> **Aufgabenziel**
Schreibe den Abschnitt des Textes über das Todesurteil im Sudan ab, der mit den Worten "Das Al-Hadsch-Justif-Kriminalgericht verurteilte" beginnt und mit "in Berufung gehen." endet, und benenne darin "Verteidiger" in "Anwalt" um.

> **Dokumentabschnitt**
▼

Eine 27 Jahre alte Frau soll im Sudan wegen ihres christlichen Glaubens hingerichtet werden. Ein Richter in Khartum verurteilte die Christin zum Tod durch Erhängen, sofern sie nicht wieder zum Islam konvertiere. Der Vater der Angeklagten ist ein Muslim, die Mutter Christin. Mariam Dschahia Ibrahim Ischak war als Christin erzogen worden, da ihr Vater weitgehend abwesend war.

Das Al-Hadsch-Justif-Kriminalgericht verurteilte die Frau zudem wegen Ehebruchs zu 100 Peitschenhieben. Der Richter hatte Mariam Ischak wiederholt gefragt, ob sie "auf ihre Glaubensabtrünnigkeit" bestehe. "Ich bin eine Christin, ich bin keine Abtrünnige", antwortete die 27-Jährige.

Die im achten Monat schwangere, mit einem Christen verheiratete Frau befindet sich derzeit mit ihrem 20 Monate alten Sohn im Gefängnis. Der Verteidiger Mohammed Mustafa sagte, er wolle vor dem Obersten Gericht in Berufung gehen.

Botschafter westlicher Staaten wie der USA, Großbritanniens oder der Niederlande forderten die sudanesische Regierung auf, das "Recht auf Religionsfreiheit, darunter das Recht auf Glaubenswechsel, zu respektieren". Das Urteil verstoße gegen universelle Menschenrechte. Amnesty International sprach von einem "abscheulichen" Urteil und einem Akt "unerhörter Diskriminierung von Frauen".

▲

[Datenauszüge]
▼

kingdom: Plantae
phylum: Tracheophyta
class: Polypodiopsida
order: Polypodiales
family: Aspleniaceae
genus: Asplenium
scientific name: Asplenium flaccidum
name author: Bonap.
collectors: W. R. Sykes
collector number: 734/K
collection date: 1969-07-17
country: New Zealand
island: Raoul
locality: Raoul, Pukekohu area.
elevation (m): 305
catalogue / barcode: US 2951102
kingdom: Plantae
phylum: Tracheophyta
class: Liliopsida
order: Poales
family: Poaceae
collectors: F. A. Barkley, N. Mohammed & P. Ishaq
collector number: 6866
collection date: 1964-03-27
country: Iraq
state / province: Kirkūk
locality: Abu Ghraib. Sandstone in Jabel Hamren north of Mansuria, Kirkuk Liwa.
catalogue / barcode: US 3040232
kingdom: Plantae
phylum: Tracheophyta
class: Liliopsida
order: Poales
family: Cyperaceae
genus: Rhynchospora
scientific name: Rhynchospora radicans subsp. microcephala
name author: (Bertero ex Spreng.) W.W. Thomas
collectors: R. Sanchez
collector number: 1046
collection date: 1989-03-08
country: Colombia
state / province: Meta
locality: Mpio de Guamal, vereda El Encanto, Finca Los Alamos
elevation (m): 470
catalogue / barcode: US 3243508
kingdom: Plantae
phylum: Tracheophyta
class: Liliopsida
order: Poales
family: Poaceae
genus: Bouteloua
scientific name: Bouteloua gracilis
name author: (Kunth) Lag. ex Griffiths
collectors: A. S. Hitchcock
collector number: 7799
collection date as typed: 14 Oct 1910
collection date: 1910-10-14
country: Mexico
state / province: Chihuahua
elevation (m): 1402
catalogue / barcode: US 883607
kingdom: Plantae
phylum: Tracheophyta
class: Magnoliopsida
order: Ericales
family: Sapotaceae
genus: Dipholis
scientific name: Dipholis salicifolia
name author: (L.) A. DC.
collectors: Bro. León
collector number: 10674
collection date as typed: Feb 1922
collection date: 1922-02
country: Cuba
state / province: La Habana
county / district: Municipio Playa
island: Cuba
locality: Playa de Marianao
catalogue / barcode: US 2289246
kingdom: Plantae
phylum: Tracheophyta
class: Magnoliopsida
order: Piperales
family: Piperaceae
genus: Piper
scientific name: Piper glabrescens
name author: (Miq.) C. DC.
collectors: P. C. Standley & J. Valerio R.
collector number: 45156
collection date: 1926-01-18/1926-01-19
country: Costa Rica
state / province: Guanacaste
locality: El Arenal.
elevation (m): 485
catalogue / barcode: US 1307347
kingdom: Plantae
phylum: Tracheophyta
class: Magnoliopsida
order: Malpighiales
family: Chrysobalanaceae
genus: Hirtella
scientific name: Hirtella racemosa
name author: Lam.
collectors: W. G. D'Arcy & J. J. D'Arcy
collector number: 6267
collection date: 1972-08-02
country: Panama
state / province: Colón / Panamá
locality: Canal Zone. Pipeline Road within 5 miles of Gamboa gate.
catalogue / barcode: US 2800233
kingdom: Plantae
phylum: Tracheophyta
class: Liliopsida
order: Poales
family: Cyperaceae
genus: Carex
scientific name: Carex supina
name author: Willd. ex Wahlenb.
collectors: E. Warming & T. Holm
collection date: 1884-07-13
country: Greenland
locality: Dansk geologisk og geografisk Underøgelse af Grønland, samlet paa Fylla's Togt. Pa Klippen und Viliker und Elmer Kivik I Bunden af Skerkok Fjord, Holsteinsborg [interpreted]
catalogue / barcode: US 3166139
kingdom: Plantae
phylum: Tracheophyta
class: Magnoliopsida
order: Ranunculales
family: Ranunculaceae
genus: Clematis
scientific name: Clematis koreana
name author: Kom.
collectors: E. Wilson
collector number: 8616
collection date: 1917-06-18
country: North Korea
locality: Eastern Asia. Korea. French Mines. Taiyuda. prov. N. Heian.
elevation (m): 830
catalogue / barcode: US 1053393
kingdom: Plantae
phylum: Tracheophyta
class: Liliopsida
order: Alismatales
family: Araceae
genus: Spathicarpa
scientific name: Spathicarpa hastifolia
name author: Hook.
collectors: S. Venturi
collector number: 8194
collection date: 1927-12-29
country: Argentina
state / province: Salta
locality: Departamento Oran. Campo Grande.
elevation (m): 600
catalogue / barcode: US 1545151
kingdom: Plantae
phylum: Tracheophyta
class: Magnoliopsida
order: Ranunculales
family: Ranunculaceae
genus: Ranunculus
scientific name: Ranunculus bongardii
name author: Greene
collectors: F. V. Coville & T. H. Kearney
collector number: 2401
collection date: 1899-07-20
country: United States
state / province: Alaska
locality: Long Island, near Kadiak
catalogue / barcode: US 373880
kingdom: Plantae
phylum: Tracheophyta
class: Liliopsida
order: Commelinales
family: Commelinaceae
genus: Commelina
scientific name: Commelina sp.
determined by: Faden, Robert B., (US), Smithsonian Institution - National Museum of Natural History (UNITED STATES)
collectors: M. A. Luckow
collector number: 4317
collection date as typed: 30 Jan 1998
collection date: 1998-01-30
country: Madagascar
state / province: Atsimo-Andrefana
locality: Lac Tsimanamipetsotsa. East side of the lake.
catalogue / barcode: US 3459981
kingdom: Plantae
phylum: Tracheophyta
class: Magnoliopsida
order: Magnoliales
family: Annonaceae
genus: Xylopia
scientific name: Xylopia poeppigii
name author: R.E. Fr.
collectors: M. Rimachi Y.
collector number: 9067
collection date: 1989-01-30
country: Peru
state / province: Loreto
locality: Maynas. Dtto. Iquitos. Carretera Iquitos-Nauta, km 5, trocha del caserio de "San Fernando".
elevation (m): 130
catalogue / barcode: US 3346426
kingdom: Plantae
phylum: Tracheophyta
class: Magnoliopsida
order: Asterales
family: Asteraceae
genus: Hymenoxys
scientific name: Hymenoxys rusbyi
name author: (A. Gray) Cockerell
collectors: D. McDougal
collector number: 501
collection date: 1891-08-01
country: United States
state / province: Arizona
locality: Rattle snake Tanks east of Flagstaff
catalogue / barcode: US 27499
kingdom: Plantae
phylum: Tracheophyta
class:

▲

> **Ergebnis der Übung**
Das Al-Hadsch-Justif-Kriminalgericht verurteilte die Frau zudem wegen Ehebruchs zu 100 Peitschenhieben. Der Richter hatte Mariam Ischak wiederholt gefragt, ob sie "auf ihre Glaubensabtrünnigkeit" bestehe. "Ich bin eine Christin, ich bin keine Abtrünnige", antwortete die 27-Jährige.

Die im achten Monat schwangere, mit einem Christen verheiratete Frau befindet sich derzeit mit ihrem 20 Monate alten Sohn im Gefängnis. Der Anwalt Mohammed Mustafa sagte, er wolle vor dem Obersten Gericht in Berufung gehen.